Mr. Guppy, looking as if he would give his own reddening and still
reddening ears to be one of those people at present instead of
himself, replies, "Sir, if I attend to my profession and do what is
right by Kenge and Carboy, my friends and acquaintances are of no
consequence to them nor to any member of the profession, not
excepting Mr. Tulkinghorn of the Fields. I am not under any
obligation to explain myself further; and with all respect for you,
sir, and without offence--I repeat, without offence--"
"Oh, certainly!"
"--I don't intend to do it."
"Quite so," says Mr. Tulkinghorn with a calm nod. "Very good; I
see by these portraits that you take a strong interest in the
fashionable great, sir?"
He addresses this to the astounded Tony, who admits the soft
impeachment.
"A virtue in which few Englishmen are deficient," observes Mr.

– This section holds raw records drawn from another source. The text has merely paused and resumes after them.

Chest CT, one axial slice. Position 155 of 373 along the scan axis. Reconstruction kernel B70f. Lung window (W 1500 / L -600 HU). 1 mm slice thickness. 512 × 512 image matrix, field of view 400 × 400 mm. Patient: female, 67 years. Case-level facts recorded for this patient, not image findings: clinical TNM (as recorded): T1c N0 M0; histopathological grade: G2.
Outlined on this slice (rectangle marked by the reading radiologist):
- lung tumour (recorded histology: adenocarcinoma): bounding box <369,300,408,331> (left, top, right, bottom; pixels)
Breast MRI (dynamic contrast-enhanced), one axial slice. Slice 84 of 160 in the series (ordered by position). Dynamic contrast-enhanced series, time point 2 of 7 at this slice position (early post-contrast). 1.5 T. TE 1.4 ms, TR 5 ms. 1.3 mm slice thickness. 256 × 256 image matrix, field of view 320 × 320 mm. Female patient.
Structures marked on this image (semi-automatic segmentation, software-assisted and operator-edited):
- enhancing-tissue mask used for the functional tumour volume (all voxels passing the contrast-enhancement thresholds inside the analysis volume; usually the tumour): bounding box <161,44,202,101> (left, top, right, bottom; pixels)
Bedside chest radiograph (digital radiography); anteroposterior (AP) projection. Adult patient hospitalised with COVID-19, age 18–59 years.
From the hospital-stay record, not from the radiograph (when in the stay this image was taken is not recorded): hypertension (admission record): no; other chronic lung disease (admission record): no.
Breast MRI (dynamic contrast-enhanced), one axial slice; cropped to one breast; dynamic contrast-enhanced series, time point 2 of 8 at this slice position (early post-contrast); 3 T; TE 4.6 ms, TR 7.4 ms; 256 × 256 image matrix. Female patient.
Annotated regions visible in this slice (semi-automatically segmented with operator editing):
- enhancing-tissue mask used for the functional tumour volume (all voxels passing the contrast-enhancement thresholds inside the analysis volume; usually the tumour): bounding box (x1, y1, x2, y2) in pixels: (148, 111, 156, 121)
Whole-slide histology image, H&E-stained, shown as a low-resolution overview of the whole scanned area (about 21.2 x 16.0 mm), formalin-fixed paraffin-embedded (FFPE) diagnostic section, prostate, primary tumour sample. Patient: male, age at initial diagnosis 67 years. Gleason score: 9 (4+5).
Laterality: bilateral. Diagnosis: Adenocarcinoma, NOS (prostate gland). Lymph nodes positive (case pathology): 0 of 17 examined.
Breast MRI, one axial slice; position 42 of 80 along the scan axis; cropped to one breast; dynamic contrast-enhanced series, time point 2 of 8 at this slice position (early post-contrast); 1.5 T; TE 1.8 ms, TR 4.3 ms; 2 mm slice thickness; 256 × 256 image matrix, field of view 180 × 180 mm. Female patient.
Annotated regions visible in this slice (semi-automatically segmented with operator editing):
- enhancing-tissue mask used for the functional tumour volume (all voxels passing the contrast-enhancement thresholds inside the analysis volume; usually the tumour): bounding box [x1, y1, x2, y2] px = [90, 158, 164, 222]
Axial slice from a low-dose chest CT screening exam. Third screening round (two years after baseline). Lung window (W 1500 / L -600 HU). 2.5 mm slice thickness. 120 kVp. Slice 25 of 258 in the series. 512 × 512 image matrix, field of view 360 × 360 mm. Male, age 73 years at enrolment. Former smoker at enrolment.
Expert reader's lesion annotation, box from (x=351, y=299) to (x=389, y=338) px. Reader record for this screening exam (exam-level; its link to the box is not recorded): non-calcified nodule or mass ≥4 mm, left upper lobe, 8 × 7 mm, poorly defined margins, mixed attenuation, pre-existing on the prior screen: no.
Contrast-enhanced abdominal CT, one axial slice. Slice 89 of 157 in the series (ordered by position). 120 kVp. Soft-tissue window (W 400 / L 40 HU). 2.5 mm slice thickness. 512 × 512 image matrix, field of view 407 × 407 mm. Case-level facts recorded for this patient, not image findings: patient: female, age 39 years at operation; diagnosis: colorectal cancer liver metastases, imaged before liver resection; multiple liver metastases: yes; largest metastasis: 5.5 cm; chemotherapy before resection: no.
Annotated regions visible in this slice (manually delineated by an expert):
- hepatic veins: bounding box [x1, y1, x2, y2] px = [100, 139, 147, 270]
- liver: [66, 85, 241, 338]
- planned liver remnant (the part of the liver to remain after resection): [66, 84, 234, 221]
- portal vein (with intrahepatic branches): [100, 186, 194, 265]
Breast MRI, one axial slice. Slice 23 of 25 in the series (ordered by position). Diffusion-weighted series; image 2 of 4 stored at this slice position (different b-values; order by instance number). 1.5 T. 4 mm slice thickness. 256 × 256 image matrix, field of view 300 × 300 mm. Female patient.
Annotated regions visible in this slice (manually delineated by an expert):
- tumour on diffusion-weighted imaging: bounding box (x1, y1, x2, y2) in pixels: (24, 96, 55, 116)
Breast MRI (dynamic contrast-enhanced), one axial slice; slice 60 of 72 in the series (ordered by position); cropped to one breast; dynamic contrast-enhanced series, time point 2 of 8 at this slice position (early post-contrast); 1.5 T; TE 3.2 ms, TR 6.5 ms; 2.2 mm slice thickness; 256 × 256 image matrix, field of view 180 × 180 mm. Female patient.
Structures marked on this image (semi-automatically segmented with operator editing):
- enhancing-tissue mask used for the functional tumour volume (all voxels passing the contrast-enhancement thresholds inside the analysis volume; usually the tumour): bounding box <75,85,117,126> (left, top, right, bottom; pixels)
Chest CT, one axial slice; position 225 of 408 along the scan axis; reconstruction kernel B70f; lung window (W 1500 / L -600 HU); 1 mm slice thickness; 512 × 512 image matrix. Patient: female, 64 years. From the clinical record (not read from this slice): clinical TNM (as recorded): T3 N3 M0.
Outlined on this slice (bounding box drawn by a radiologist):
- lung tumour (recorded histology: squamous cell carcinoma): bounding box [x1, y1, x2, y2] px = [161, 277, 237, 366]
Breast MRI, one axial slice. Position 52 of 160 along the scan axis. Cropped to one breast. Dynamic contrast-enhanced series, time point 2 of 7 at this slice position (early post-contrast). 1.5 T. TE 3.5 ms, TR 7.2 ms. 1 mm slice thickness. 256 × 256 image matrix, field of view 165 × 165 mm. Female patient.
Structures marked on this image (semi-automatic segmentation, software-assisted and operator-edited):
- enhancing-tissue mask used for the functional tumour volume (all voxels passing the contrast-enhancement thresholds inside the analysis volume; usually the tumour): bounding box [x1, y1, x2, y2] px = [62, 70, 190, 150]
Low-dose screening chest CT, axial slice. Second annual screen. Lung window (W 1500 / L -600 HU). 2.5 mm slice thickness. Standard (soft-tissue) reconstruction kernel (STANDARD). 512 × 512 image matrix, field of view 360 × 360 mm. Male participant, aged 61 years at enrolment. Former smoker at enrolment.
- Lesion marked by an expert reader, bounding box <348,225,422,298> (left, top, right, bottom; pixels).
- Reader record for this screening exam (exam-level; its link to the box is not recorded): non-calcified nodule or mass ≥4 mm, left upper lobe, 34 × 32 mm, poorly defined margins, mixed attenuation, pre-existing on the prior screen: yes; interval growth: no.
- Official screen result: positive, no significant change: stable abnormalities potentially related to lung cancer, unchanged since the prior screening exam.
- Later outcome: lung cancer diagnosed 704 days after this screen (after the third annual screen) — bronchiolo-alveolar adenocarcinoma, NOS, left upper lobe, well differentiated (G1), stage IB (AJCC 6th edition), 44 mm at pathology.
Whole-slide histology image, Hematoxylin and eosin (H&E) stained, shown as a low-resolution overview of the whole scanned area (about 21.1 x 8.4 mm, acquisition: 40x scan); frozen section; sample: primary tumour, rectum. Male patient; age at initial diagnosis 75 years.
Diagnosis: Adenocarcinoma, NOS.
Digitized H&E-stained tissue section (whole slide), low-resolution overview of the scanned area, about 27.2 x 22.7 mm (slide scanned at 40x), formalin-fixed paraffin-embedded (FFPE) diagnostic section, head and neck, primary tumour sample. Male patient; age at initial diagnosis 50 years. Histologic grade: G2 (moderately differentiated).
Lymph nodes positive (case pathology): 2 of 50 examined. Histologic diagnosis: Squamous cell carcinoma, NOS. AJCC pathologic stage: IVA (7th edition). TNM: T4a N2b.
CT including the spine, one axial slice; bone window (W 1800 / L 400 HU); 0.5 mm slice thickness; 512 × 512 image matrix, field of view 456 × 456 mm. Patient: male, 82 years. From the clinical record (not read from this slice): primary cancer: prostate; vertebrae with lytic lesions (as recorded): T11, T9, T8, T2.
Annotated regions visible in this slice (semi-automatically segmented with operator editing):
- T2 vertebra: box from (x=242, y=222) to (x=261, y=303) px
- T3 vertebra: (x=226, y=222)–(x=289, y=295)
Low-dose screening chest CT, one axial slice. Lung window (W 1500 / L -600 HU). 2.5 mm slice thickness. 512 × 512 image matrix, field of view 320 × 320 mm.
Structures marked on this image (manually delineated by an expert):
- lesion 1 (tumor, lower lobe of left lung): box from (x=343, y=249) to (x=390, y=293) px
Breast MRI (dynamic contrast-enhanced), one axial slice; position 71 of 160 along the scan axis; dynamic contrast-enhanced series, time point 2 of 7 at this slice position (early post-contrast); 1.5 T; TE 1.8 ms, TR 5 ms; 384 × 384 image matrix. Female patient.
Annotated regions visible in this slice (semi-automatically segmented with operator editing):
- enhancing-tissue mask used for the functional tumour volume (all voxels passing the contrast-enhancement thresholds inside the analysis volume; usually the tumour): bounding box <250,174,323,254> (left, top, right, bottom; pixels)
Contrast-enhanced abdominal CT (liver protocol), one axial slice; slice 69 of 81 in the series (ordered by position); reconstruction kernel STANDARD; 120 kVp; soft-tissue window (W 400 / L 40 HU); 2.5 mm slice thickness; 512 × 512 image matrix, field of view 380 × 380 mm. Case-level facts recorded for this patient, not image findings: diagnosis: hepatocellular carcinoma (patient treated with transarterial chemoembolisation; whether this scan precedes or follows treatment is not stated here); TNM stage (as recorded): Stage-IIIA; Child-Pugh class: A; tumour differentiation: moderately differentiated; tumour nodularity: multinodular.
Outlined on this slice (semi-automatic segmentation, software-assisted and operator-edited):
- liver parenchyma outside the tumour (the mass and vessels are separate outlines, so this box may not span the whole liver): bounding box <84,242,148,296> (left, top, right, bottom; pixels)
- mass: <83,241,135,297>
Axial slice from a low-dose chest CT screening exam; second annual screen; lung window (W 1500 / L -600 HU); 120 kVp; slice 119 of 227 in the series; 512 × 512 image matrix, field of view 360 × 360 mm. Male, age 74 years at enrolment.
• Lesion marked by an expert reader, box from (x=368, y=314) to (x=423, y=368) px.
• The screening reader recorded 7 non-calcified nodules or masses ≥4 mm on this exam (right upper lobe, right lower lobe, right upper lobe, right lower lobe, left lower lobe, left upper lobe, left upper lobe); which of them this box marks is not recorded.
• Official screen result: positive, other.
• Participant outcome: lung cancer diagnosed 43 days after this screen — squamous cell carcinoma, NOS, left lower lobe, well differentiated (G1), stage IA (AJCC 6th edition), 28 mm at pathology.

Tulkinghorn. He has been standing on the hearthstone with his back
to the smoked chimney-piece, and now turns round with his glasses
to his eyes. "Who is this? 'Lady Dedlock.' Ha! A very good
likeness in its way, but it wants force of character. Good day to
you, gentlemen; good day!"
When he has walked out, Mr. Guppy, in a great perspiration, nerves
himself to the hasty completion of the taking down of the Galaxy
Gallery, concluding with Lady Dedlock.
"Tony," he says hurriedly to his astonished companion, "let us be
quick in putting the things together and in getting out of this
place. It were in vain longer to conceal from you, Tony, that
between myself and one of the members of a swan-like aristocracy
whom I now hold in my hand, there has been undivulged communication
and association. The time might have been when I might have
revealed it to you. It never will be more. It is due alike to the
oath I have taken, alike to the shattered idol, and alike to
circumstances over which I have no control, that the whole should
be buried in oblivion. I charge you as a friend, by the interest
you have ever testified in the fashionable intelligence, and by any
little advances with which I may have been able to accommodate you,
so to bury it without a word of inquiry!"
This charge Mr. Guppy delivers in a state little short of forensic
lunacy, while his friend shows a dazed mind in his whole head of
hair and even in his cultivated whiskers.